-- START Text segment --

Consumers should tolerate unknown fields (forward compat) and missing fields (backward compat).
For REST APIs: additive change preferred; breaking change → new version path (/v2).

22.6 Database Migration Tooling

Flyway, Liquibase (JVM); goose (Go); Alembic (Python); Prisma migrate (Node); Rails migrations.
Forward-only philosophy: never edit applied migrations; create a new migration to fix a previous one.
Test migrations on a recent prod-shaped snapshot — schema migrations on a tiny dev DB hide row-count and lock issues.

22.7 Progressive Delivery

Auto-rollback on SLO violation during canary. Tools: Argo Rollouts, Flagger, Spinnaker pipelines. Metrics-driven decisions remove the human from the rollback loop.

22.8 Twelve-Factor Highlights

The factors that matter most for system design:

Config in env — never in code.
Backing services as resources — DB, cache, queue addressable by URL; swappable.
Stateless processes — state in backing services, not in app memory.
Disposable processes — fast startup, graceful shutdown (SIGTERM → drain connections → exit within timeout).
Dev/prod parity — minimize the gap to make releases predictable.
Logs as event streams — write to stdout, let infra route + aggregate.

23. 📋 Tradeoffs Cheat Sheet

Choice	Win	Cost
Vertical scale	Simple, no app changes	Ceiling, single point of failure, downtime
Horizontal scale	Linear capacity, redundancy	Statelessness or sharding required
Cache	Latency, offload backend	Invalidation complexity, staleness
Read replica	Cheap read scale	Replica lag, read-after-write anomalies
Sharding	Parallel writes, smaller indexes	Hot keys, cross-shard joins, resharding pain
Denormalization	Read speed	Write complexity, redundancy
Strong consistency	Correctness, simpler app	Latency, lower availability
Eventual consistency	Latency, availability	App must tolerate staleness
Async (queue)	Decoupling, spike absorption	Latency, debug complexity, dup risk
Sync RPC	Simple, immediate response	Tight coupling, cascading failures
Microservices	Team autonomy, indep deploy	Distributed-systems tax
Monolith	Simplicity, perf, easy txns	Coupled deploys, scaling all-or-nothing
Push CDN	Bandwidth efficiency	Storage, manual upload
Pull CDN	Set and forget	First-request slow, possible stale
Master-slave	Simple, read scale	Failover complexity, lag
Master-master	Write scale, fast failover	Conflict resolution
2PC	ACID across nodes	Blocking, slow, fragile
Saga	Liveness across services	Compensations, complexity
REST	Universal, cacheable	Over/under-fetching
GraphQL	Flexible queries	N+1, caching loss
gRPC	Perf, schema	Browser support, debug
WebSocket	Real-time, bidirectional	Stateful conns, scaling
SSE	Simple server push	One direction, HTTP/1.1 conn limits
JWT	Stateless	Hard to revoke
Server sessions	Easy revoke, smaller token	Stateful storage
Bloom filter	Memory tiny, fast	Probabilistic (false positives)

-- END Text segment --
-- START Information given --

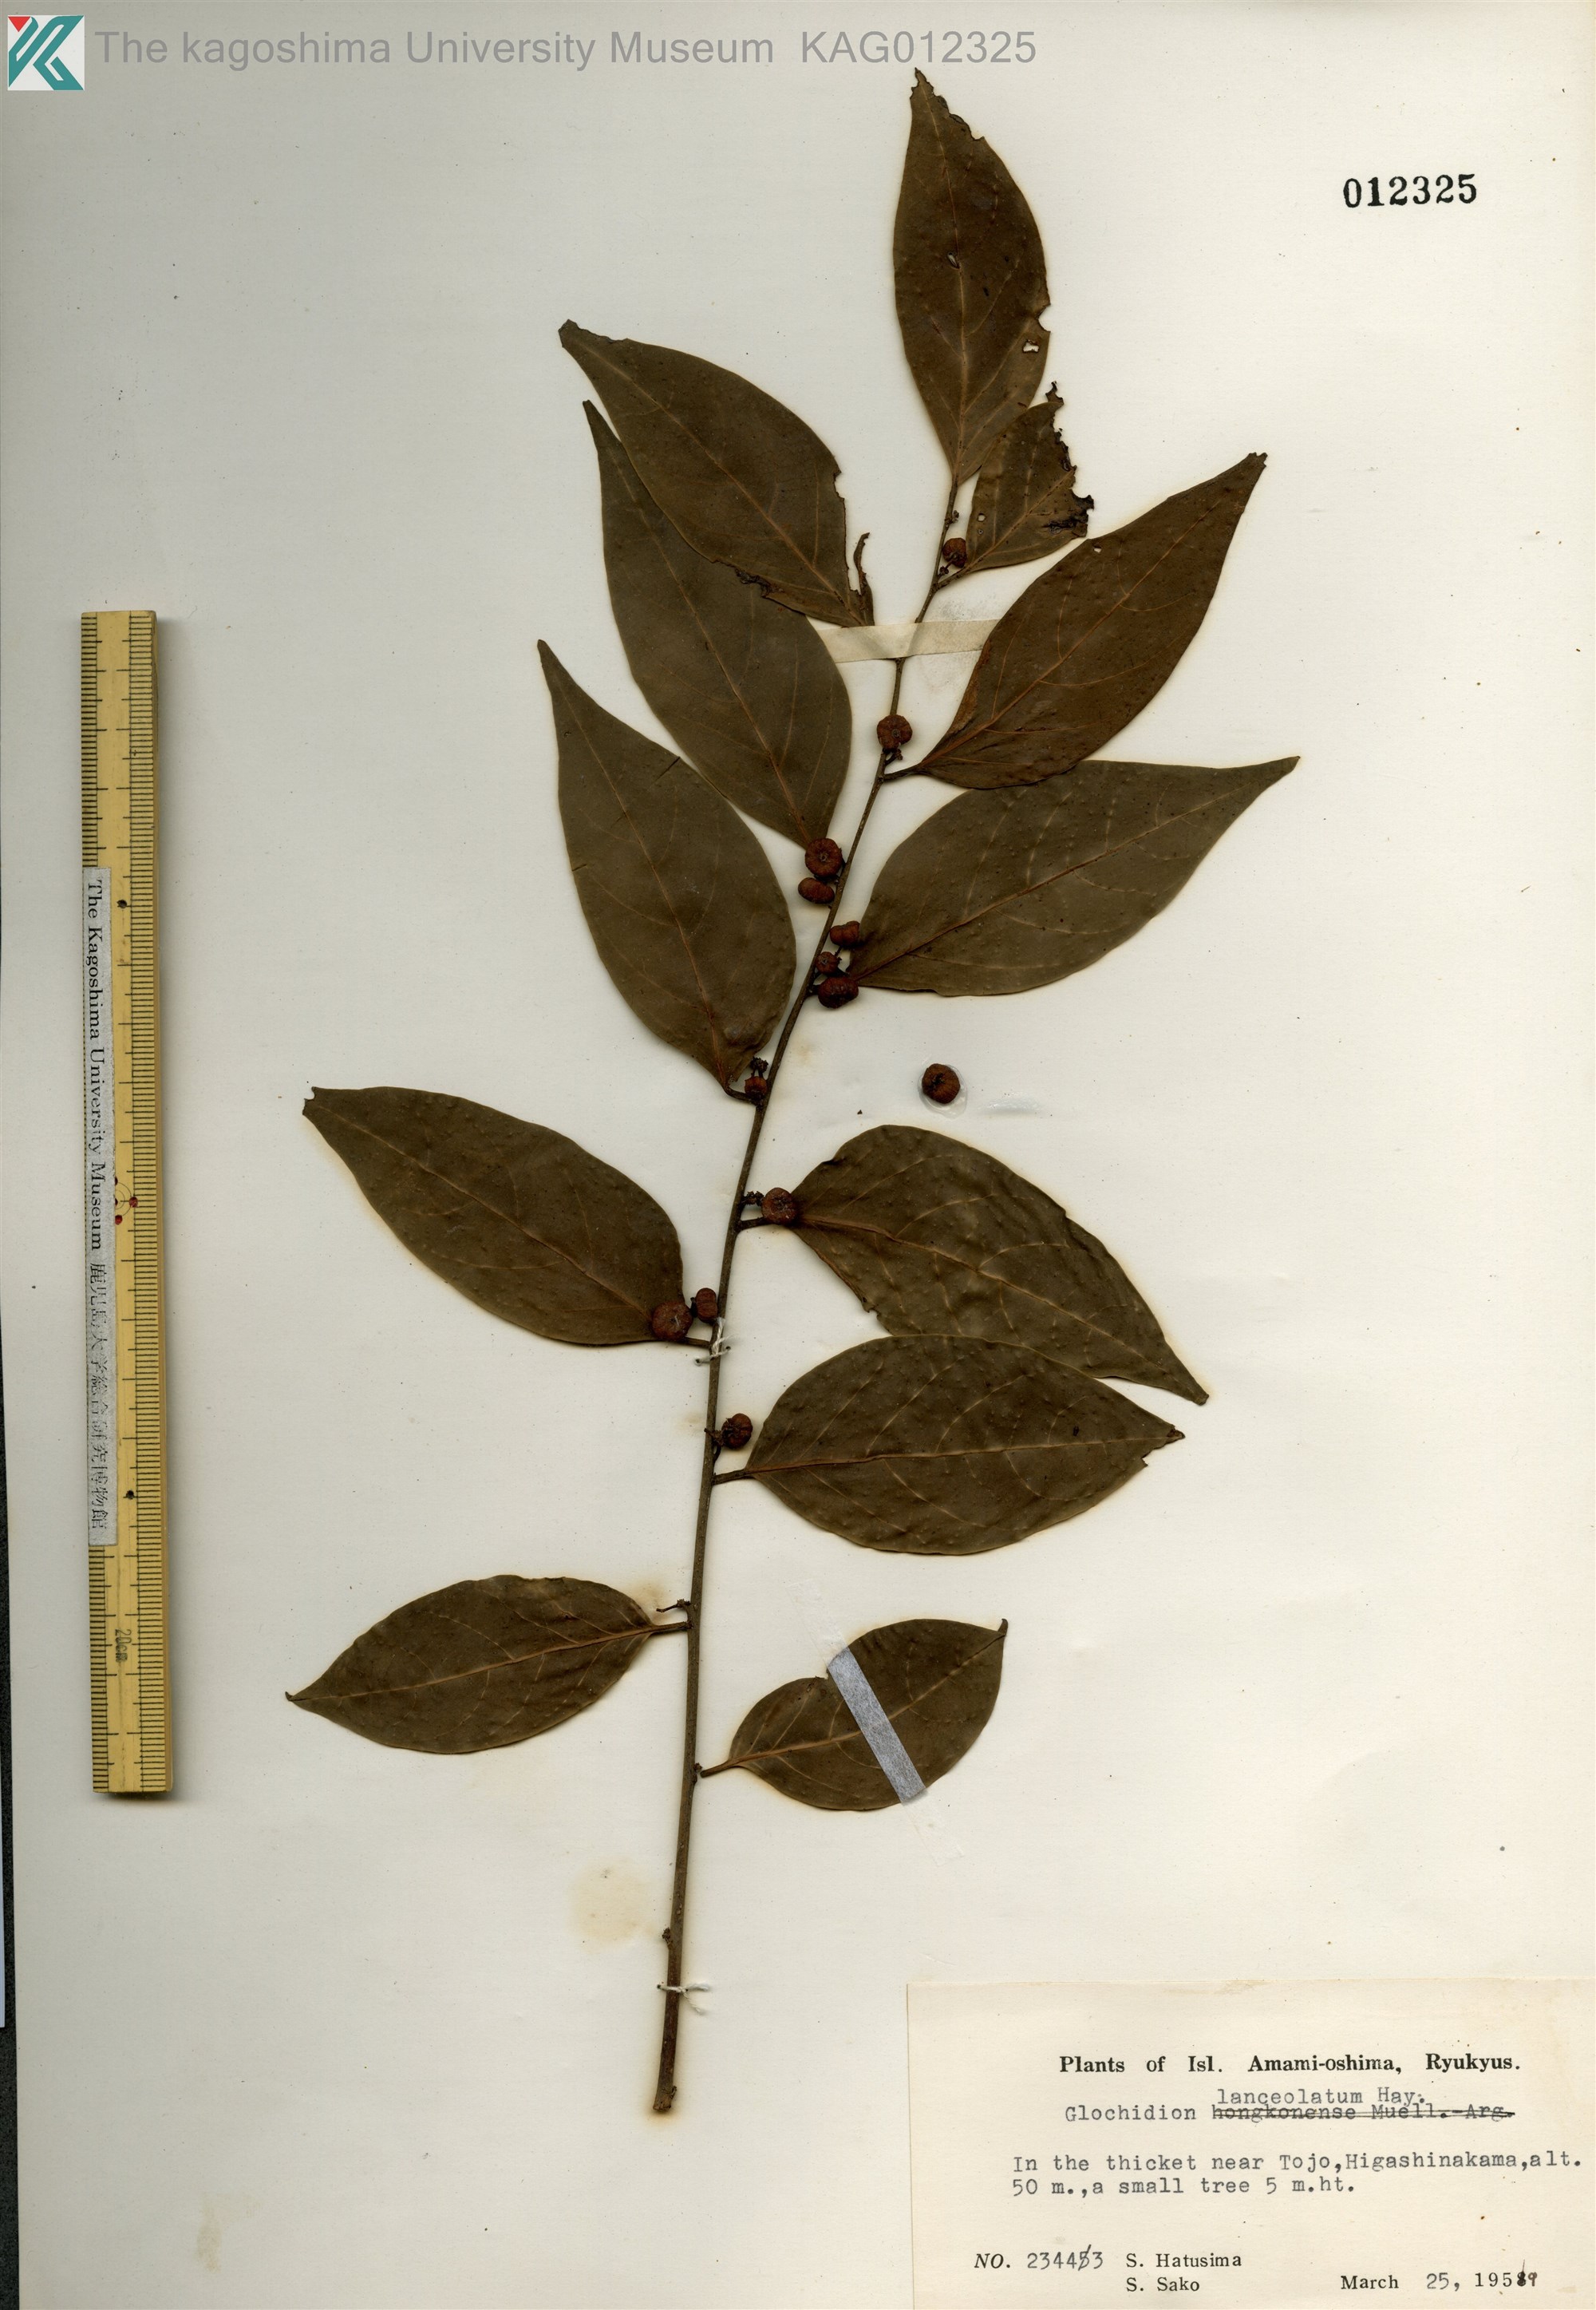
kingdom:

-- END Information given --
-- START Information given --

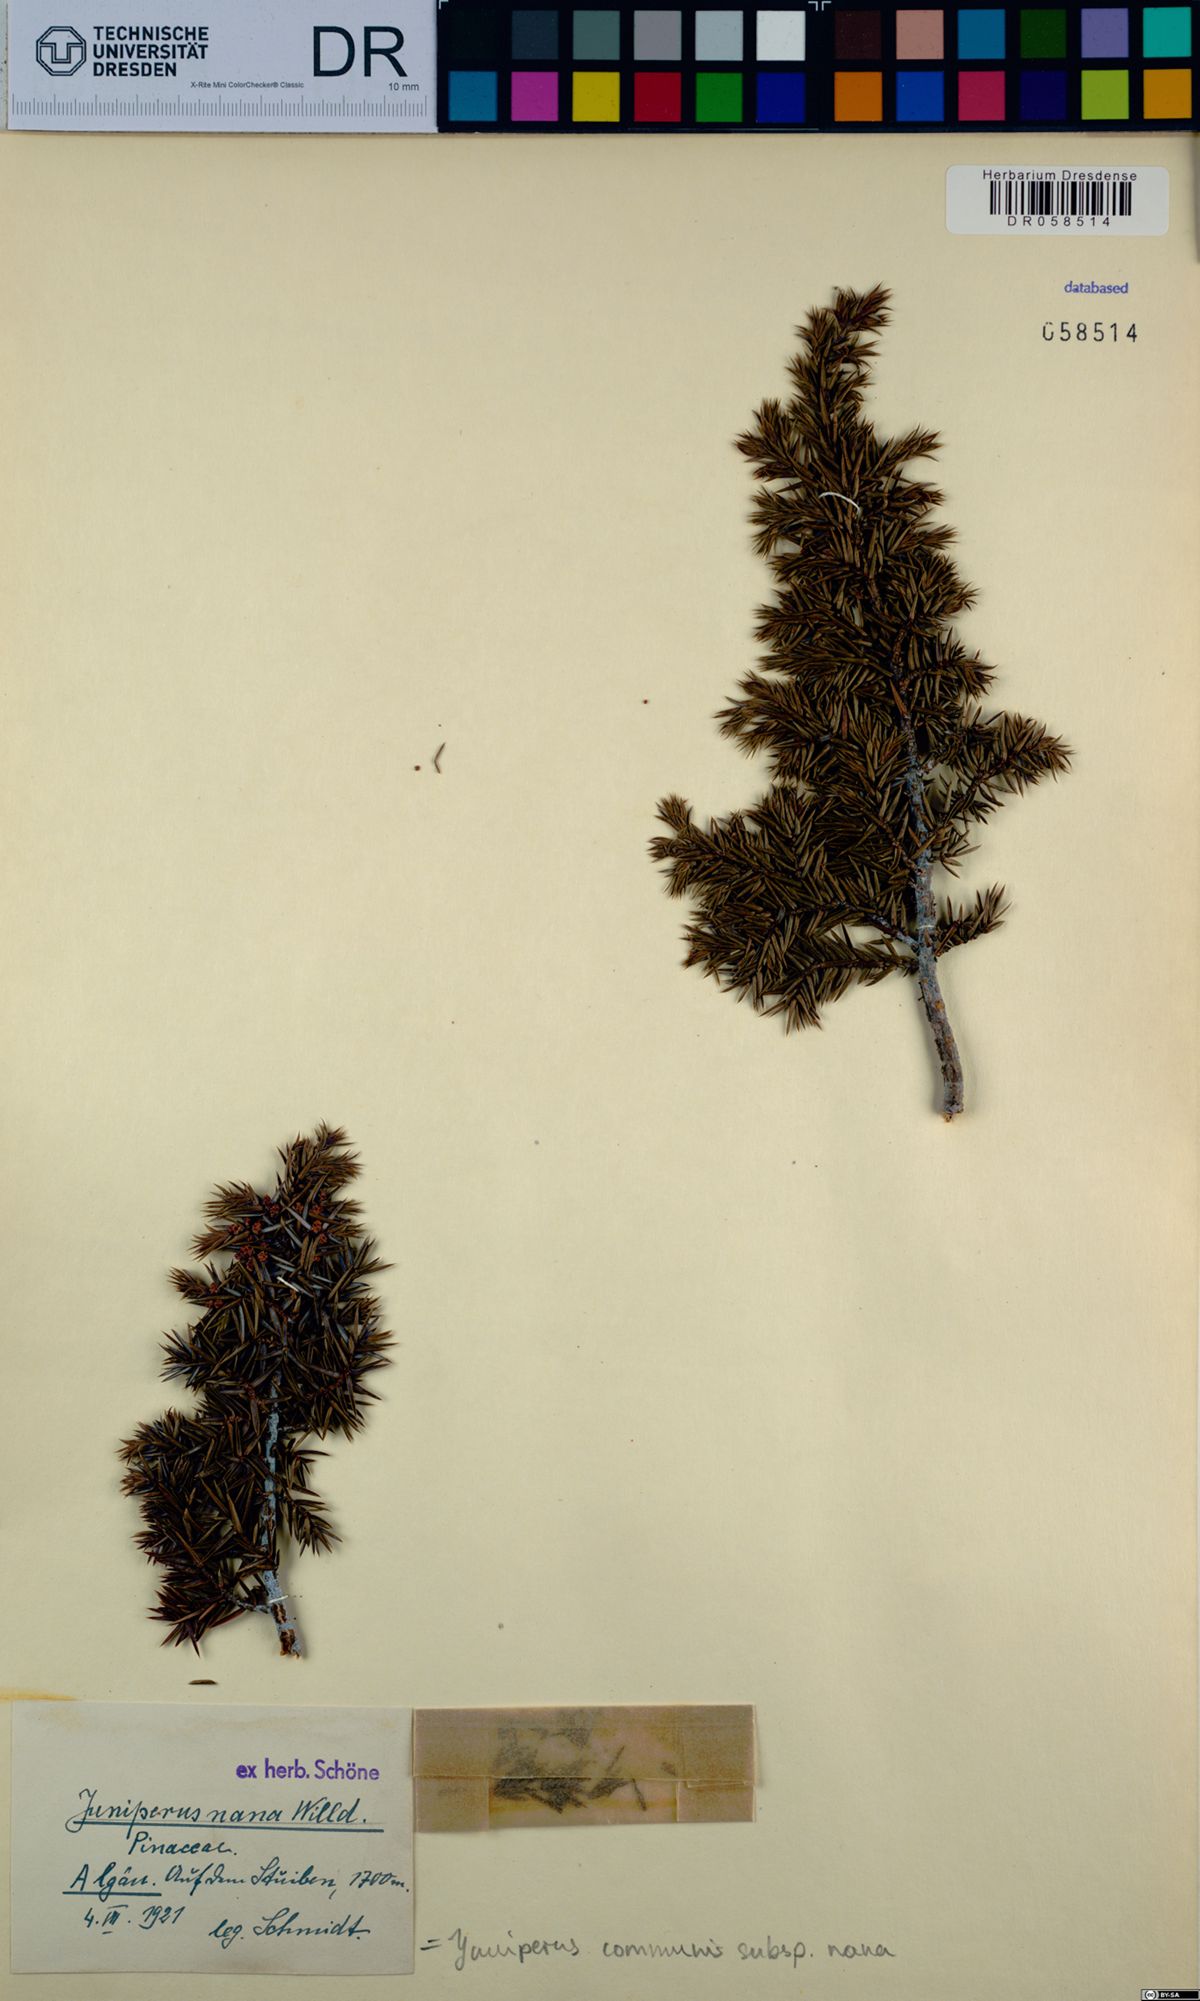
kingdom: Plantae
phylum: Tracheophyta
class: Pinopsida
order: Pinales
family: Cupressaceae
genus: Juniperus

-- END Information given --

What to do:
Answer these questions about the system design notes above:
1. Under the forward-only philosophy, how should a previously applied migration be fixed?
2. Where do the notes say logs should be written?
3. What cost does the tradeoffs cheat sheet list for JWT?

Complete response:
1. Leave the applied migration unedited and create a new migration to fix it.
2. To stdout.
3. It is hard to revoke.